In summary, neuroprostheses are a promising rehabilitative therapy for SCI. Use of a variety of systems demonstrates significant improvements in hand function and quality of life. However, the lack of commercial availability and invasiveness of surgery are deterrents to its clinical use. Future research should focus on developing an affordable and easily accessible neuroprosthesis system.
There is level 4 evidence (from two pre-post tests: Kilgore et al. 2018 and Kilgore et al. 2008) that a surgically implanted neuroprosthesis significantly improves grip strength/pinch force to enhance hand function and ADLs in individuals with SCI.

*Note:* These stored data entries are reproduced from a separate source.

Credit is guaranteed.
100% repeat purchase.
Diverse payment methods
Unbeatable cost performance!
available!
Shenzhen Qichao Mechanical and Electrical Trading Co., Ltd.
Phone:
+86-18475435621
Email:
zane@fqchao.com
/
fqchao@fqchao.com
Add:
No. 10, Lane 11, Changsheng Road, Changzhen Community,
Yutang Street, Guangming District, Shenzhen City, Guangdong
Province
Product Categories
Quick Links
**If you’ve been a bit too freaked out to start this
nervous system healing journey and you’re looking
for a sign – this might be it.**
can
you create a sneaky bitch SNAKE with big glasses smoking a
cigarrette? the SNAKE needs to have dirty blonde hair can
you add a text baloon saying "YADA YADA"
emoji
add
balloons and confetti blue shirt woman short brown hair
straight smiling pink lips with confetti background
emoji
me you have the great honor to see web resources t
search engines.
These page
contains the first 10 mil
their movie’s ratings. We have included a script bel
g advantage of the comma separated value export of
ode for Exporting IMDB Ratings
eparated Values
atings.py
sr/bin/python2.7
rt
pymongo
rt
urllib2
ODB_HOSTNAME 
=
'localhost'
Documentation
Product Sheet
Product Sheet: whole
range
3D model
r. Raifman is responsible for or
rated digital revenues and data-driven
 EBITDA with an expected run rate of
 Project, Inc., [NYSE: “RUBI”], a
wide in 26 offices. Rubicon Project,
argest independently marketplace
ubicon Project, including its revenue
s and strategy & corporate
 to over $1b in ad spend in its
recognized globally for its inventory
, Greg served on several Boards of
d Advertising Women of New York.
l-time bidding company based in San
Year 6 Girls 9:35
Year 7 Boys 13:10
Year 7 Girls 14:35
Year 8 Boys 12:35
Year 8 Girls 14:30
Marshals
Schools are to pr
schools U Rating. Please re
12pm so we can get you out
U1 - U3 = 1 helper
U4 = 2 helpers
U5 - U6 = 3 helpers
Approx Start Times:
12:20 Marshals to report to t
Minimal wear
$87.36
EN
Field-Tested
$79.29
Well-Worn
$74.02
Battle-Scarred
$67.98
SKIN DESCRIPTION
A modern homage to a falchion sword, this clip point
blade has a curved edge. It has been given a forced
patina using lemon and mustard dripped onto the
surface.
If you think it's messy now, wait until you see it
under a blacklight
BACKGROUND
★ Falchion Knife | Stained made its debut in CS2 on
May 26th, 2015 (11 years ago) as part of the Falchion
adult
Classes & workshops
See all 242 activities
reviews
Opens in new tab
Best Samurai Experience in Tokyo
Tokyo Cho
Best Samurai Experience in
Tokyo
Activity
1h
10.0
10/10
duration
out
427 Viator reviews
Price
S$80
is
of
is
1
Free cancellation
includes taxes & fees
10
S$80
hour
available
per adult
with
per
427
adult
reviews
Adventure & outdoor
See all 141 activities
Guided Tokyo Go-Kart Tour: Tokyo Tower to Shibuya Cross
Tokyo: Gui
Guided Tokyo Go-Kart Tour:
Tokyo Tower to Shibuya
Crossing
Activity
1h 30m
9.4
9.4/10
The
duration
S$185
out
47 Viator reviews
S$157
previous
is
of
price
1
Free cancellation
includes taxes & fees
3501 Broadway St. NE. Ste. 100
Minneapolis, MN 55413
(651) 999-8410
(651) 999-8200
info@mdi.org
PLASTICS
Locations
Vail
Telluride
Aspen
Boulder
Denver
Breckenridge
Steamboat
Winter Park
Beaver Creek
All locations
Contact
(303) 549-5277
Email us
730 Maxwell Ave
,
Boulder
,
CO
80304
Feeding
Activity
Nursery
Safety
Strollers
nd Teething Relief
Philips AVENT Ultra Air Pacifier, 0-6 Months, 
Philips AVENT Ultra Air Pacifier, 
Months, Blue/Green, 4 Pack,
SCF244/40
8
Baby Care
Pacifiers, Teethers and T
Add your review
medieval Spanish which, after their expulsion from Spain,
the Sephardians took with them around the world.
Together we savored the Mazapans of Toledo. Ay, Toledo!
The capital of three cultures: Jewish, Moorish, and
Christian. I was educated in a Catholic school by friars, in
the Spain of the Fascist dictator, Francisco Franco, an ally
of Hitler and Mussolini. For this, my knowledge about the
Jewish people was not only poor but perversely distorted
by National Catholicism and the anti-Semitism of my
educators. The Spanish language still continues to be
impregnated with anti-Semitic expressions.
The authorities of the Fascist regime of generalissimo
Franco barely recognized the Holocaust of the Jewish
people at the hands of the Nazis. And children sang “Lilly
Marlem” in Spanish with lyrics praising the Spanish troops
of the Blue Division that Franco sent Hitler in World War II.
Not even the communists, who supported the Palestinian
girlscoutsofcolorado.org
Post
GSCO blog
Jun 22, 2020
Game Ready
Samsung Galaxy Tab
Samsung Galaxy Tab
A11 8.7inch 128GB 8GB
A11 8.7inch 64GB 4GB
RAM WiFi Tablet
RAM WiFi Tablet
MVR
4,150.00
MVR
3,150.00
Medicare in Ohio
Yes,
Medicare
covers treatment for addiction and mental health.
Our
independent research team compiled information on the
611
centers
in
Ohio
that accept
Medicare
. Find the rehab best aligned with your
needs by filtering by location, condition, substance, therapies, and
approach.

There is level 4 evidence (from five pre-post studies: Peckham et al. 2001; Taylor et al. 2001; Hobbey et al. 2001; Carroll et al. 2000; Mulcahey et al. 1997) that the implanted Freehand System results in positive increases in grip strength, grasping and overall independence.
There is level 4 evidence (from two pre-post studies: Alon and McBride 2003; Snoek et al. 2000) that with sufficient practice using the NESS H200 neuroprosthesis, individuals with SCI may regain grasp, hold and release abilities.
There is level 4 evidence (from eight case series: Mulcahey et al. 2004; Memberg et al. 2003; Taylor et al. 2002; Bryden et al. 2000; Wuolle et al. 1999; Kilgore et al. 1997; Smith et al. 1994; Smith et al. 1996) that the implanted Freehand System increases grip strength, grasping, ADL and function, and overall independence.
There is level 4 evidence (from one case series: Mangold et al. 2005) that the ETHZ-ParaCare neuroprosthesis is flexible (non-surgical) and has significant positive outcomes in rehabilitation and the ability to perform daily living tasks.